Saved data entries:
- - -

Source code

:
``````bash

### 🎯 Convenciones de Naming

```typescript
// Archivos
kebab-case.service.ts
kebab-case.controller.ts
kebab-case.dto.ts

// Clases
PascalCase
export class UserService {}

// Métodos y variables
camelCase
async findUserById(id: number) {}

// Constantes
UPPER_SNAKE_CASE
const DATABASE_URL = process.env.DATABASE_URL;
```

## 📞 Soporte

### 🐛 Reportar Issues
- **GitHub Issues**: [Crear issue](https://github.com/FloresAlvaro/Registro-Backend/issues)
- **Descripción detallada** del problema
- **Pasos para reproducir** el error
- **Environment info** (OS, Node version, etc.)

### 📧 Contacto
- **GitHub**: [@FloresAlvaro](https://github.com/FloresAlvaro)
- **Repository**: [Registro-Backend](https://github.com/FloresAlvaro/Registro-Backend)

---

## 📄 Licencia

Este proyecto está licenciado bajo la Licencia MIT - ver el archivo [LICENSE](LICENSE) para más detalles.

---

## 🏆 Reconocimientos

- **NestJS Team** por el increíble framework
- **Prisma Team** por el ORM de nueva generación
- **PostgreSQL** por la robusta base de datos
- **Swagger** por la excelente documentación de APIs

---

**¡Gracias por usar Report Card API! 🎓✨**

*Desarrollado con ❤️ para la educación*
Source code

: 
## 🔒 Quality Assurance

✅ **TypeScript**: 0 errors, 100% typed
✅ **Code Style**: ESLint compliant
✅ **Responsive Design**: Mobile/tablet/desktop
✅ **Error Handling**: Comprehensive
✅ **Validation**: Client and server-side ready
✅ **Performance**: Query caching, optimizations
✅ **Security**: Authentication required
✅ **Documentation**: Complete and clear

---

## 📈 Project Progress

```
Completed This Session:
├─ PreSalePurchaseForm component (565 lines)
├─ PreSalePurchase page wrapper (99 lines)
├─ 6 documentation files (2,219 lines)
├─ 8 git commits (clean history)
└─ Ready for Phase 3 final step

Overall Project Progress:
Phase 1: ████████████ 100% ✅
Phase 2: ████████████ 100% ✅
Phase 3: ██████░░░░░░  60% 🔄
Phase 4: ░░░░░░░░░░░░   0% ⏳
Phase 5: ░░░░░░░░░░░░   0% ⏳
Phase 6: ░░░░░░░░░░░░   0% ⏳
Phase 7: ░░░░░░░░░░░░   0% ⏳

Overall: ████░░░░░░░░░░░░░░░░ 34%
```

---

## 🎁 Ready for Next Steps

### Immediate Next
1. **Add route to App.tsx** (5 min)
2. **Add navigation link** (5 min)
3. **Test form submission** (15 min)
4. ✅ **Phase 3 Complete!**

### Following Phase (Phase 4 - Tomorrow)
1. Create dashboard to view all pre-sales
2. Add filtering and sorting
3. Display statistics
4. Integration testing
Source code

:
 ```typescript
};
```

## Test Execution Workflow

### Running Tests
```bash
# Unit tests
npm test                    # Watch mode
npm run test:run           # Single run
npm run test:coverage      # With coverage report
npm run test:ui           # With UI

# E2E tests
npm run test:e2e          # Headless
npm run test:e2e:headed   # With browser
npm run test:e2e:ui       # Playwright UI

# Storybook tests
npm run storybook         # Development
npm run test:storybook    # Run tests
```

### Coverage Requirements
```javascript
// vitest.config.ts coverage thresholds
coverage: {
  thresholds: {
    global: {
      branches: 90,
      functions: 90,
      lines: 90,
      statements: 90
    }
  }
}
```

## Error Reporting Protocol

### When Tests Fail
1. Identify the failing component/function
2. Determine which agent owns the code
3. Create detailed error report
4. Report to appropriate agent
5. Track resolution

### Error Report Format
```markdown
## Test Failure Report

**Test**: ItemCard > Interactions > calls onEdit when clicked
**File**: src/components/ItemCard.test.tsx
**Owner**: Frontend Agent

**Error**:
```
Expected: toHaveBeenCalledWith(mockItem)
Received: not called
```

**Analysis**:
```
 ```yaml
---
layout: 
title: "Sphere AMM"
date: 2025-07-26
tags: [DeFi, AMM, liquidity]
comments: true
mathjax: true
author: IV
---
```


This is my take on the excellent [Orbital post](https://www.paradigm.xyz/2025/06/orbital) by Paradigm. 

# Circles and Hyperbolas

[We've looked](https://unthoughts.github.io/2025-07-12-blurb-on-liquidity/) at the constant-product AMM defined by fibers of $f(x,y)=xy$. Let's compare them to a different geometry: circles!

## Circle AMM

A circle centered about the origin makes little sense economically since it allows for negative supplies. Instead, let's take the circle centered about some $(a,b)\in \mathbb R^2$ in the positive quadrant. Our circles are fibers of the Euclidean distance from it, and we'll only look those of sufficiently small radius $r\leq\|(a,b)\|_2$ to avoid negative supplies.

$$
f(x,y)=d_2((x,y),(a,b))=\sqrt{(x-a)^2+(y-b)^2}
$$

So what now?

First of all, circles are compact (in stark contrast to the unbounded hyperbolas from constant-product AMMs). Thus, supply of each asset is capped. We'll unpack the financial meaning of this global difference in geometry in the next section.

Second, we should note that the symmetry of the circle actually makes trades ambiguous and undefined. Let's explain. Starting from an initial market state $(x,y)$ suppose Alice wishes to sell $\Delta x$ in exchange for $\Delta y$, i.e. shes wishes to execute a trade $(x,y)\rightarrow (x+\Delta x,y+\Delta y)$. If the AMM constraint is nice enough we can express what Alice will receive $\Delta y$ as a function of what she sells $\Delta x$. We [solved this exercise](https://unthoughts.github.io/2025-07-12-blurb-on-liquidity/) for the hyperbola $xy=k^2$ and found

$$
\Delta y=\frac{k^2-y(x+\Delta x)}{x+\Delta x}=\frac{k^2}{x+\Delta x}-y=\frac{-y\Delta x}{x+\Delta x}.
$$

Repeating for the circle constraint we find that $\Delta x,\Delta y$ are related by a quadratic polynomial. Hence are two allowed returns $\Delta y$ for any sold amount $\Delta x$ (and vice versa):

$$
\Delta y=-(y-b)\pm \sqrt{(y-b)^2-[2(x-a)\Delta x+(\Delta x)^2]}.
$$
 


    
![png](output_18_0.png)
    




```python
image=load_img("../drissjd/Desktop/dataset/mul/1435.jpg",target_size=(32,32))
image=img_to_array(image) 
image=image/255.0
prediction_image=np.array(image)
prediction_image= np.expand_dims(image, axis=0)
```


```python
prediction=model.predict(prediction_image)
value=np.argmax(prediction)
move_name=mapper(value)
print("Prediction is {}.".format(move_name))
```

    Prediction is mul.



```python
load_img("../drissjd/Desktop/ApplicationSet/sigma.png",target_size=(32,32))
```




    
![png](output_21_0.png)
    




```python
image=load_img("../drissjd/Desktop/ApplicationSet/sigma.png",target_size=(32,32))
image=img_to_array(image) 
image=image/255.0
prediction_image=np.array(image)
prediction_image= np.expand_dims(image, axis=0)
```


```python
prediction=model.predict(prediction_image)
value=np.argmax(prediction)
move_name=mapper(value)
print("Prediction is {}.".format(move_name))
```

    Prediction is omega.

- - -

### Your task
When a line among the entries above contains "Phase", copy it.

### Output of the task
└─ Ready for Phase 3 final step
Phase 1: ████████████ 100% ✅
Phase 2: ████████████ 100% ✅
Phase 3: ██████░░░░░░  60% 🔄
Phase 4: ░░░░░░░░░░░░   0% ⏳
Phase 5: ░░░░░░░░░░░░   0% ⏳
Phase 6: ░░░░░░░░░░░░   0% ⏳
Phase 7: ░░░░░░░░░░░░   0% ⏳
4. ✅ **Phase 3 Complete!**
### Following Phase (Phase 4 - Tomorrow)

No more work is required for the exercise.